×

Milano-Cortina 2026, tra gli indagati anche Zuco: 19mila euro nel suo appartamento

Prosegue l'inchiesta su Milano-Cortina, tra gli indagati finisce anche Massimiliano Zuco: i motivi

milano cortina indagati zuco

Il nucleo di polizia economico-finanziaria della Guardia di Finanza, in questi giorni, sta effettuando diverse perquisizioni, ordini di esibizione e ispezioni di sistemi informatici, iniziate nella Fondazione Milano-Cortina 2026. Dopo le indagini su Vincenzo Novari e Luca Tomassini, finisce nel caso anche l’ex dirigente della Fondazione: Massimiliano Zuco.

Le indagini Milano-Cortina 2026

Nell’abitazione di Massimiliano Zuco, ex dirigente della Fondazione Milano-Cortina 2026, sono stati trovati 19mila euro in contanti e sei orologi di lusso. La guardia di finanza non ha sequestrati i beni perché non riconducibili al presunto profitto dei reati contestati. I contanti sono stati trovati nella cassaforte e in altri punti dell’abitazione.

Le accuse, nel caso, sono di corruzione e turbativa d’asta, ma la procura ha, inoltre, aperto un fascicolo con l’ipotesi di abuso d’ufficio e turbativa in merito alle assunzioni.

L’operazione è coordinata dai pm di Milano Francesco Cajani e Alessandro Gobbis e dall’aggiunto Tiziana Siciliano e le indagini sono estese anche agli uffici di Deloitte, subentrata alla società.

Proseguono gli interrogatori in Procura

Secondo l’accusa, tra marzo 2020 e marzo 2021, Novari e Zuco avrebbero agevolato l’assegnazione delle gare d’appalto per i servizi digitali a Quibyt, in cambio di somme di denaro e altre utilità.

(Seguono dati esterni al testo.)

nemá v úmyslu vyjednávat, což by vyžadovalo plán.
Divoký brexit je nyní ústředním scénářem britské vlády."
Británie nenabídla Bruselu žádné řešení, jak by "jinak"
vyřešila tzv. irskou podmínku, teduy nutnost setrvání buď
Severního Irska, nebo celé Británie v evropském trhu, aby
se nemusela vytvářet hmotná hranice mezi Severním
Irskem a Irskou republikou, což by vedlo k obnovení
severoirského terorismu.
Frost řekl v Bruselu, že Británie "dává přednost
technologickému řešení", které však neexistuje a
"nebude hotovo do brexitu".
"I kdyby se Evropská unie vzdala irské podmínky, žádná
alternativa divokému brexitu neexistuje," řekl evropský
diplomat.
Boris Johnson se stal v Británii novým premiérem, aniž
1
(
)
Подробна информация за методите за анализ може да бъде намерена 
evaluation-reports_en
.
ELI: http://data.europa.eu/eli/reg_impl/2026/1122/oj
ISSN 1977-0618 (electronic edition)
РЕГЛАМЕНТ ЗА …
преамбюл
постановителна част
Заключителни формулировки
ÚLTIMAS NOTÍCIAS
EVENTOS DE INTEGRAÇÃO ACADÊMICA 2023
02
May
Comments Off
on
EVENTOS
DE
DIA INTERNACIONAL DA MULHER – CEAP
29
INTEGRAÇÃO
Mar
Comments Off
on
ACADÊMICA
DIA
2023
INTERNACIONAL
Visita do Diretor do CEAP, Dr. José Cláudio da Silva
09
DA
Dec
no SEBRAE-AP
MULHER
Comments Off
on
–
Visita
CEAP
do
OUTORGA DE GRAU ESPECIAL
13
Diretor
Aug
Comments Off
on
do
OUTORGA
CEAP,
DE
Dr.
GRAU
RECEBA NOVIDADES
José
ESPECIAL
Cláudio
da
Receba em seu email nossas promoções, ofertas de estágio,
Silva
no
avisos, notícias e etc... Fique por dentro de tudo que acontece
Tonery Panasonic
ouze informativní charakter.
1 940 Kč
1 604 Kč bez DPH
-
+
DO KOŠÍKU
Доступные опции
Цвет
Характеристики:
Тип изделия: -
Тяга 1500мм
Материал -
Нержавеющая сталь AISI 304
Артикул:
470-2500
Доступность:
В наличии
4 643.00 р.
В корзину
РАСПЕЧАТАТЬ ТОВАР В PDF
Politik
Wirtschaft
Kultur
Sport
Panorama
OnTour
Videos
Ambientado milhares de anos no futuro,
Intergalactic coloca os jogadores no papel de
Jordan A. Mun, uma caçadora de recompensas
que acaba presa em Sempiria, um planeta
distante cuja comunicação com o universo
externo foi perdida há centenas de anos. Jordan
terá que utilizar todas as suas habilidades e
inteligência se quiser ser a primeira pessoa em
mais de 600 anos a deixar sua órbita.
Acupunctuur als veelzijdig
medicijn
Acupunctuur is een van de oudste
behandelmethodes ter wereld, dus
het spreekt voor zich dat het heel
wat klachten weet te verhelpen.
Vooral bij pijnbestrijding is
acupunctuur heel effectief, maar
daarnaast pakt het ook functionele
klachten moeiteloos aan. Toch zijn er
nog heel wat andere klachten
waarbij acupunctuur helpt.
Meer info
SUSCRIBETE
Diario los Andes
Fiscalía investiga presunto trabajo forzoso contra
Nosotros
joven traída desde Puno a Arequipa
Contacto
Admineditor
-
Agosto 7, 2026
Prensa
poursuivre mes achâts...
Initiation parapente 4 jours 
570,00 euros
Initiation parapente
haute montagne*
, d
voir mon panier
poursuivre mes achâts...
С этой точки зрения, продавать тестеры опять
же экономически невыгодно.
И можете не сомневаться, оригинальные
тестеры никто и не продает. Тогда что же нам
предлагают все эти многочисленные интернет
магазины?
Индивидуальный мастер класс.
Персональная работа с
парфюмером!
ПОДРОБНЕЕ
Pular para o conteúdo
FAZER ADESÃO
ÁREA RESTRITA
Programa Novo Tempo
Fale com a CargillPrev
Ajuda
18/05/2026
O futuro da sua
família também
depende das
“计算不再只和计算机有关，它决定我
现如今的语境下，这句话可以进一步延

Nella giornata di ieri, 23 maggio, per ore gli inquirenti hanno ascoltato in Procura, come teste, un dipendente della sezione tecnica della Fondazione, su alcuni punti dell’inchiesta come gli affidamenti per i servizi digitali. Racconti messi a verbale per raccogliere elementi utili anche sul capitolo delle assunzioni nella Fondazione.